Difficult to answer in a few minutes and off the cuff. But it has set me thinking. 

In my experience, uncertainty and fear of expected dangers and our future were common links. 

One major difference is that in the war, while everyone's life was affected and endangered, it was children who suffered even more than those today while it is the elderly who this time are the most exposed and threatened generation. 

I was nearly thirteen when, two days before war was declared on 3 September 1939, I left home in London in the mass evacuation of children from British cities. 

In 'Operation Pied Piper' one and half million people were evacuated, three quarters of them children, plus some mothers, pregnant women and disabled people. Thousands of teachers and helpers joined them. There was  just one day's notice.

At 5am railway stations were crowded with children, packed bags and gas masks in cardboard boxes on their shoulders, tearfully waving goodbye to their parents as trains took them to destinations around the country.

They did not know where they were going, what was going to happen to them and if and when they would see their home and parents again. Total uncertainty, and fear. They felt lost and bewildered.

Many had never before been out of London or other big cities  to the countryside. Some had never seen sheep or cows.

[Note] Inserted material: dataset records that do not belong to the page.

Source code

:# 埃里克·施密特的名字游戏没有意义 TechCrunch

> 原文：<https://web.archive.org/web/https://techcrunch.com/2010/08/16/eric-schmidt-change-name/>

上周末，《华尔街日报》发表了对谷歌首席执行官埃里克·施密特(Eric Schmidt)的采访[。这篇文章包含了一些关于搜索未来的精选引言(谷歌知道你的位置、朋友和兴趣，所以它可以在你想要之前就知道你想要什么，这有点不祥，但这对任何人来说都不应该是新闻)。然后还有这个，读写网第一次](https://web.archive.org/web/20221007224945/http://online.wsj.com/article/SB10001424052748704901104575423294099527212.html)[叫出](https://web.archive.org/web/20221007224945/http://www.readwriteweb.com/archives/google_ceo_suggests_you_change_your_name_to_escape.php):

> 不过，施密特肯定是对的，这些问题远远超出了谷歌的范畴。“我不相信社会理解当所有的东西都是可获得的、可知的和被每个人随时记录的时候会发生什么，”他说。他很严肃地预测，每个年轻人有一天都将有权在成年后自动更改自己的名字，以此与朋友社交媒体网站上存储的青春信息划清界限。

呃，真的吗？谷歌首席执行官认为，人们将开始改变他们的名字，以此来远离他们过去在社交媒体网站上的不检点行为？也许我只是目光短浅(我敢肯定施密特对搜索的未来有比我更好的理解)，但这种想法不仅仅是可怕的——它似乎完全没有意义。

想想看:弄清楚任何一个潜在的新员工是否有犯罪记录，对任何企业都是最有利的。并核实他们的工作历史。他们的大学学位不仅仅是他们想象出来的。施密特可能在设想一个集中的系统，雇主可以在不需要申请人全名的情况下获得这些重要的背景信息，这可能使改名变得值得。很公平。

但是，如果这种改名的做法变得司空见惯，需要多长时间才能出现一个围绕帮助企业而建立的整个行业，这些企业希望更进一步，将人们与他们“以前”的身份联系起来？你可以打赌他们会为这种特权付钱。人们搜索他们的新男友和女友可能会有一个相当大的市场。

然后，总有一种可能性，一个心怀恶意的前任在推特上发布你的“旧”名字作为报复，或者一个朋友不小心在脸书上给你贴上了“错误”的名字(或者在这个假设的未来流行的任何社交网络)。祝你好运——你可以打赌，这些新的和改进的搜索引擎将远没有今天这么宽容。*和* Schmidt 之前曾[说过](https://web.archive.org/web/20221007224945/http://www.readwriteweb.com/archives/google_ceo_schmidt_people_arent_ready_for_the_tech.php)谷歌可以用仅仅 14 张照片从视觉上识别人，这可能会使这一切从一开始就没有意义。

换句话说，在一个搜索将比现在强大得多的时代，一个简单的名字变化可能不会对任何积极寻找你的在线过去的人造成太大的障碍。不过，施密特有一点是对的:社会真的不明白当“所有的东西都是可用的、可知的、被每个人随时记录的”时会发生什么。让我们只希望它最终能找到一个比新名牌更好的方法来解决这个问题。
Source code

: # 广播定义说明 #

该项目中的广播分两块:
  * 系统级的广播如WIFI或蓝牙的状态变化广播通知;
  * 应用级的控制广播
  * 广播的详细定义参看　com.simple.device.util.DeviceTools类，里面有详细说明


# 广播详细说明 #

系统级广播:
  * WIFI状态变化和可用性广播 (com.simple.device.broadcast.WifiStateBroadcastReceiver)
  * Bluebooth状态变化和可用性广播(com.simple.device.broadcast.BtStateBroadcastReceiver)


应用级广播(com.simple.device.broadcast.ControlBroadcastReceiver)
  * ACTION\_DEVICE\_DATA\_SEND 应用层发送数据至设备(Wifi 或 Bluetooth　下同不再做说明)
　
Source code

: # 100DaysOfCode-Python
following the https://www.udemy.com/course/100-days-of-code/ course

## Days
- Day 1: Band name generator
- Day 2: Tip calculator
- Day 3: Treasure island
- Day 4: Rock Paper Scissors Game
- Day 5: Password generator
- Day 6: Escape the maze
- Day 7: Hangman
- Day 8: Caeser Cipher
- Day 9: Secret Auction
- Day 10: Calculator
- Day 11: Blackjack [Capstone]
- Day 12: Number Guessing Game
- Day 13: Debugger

How Oswestry, Shropshire's local paper reported on the evacuation, 1939
They feared that their homes would be destroyed and their families killed in air raids, expected at any time. And the first sirens sounded in London within hours of the declaration of war - a heart-stopping false alarm.

Mercifully, there was a long lull - the 'phoney war' period of many months before the massive bombing raids of 1940 and 1941.

By that time, despite pleas from the government, many thousands of parents, their youngsters hating life in the country, let them come home. Out of the frying pan into the fire. 
Devastation: Cardiff's blitz

I was one of them, although fortunate in having been evacuated to my mother's family in  Cardiff. We endured the relentless mass London raids of 1940 but escaped the later V raids in 1944 and 1945 by moving to Cardiff.

My education, like that of millions of children today, was disrupted. Apart from the bombing our lives changed almost as much as in today's 'war', but in some ways differently. This time, instead of being driven from home we have been marooned in them for months, There is no food rationing.
Fathers and sons are not leaving for battlefields.

More women than ever are working, not making munitions or in a land army.  

We elderly are at far greater risk, even those of us in care.
In some ways, today is even worse than those war years. This time the world is fighting an unknown, unseen  enemy. 

There will be no defining date for victory - no VE (or VC) day.

Just, we all hope, a normal home life.